• _WHAT IS EXPECTED_
Which of the lines below contain the word "planeringen"? Copy out each such line in full.

• _PROVIDED MATERIAL_
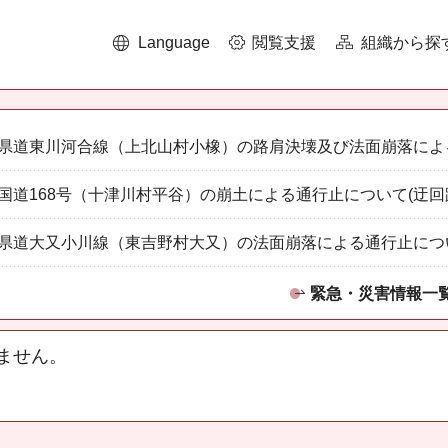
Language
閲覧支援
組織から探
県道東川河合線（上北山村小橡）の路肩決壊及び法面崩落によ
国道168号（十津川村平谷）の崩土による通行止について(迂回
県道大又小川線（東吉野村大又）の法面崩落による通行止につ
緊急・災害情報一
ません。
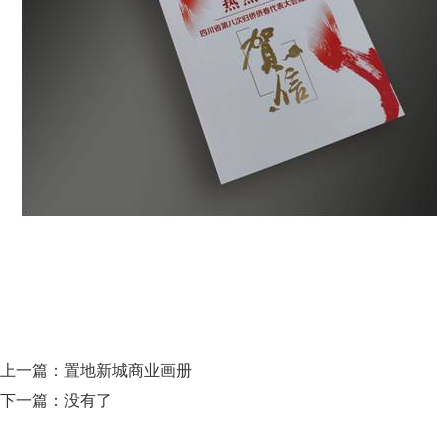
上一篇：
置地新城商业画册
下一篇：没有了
...
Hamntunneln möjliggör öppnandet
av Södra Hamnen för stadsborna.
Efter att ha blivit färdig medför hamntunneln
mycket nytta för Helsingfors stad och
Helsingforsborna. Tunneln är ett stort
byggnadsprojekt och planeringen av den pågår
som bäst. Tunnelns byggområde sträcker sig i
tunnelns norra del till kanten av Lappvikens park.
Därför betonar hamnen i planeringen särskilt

• _RESPONSE_
byggnadsprojekt och planeringen av den pågår
Därför betonar hamnen i planeringen särskilt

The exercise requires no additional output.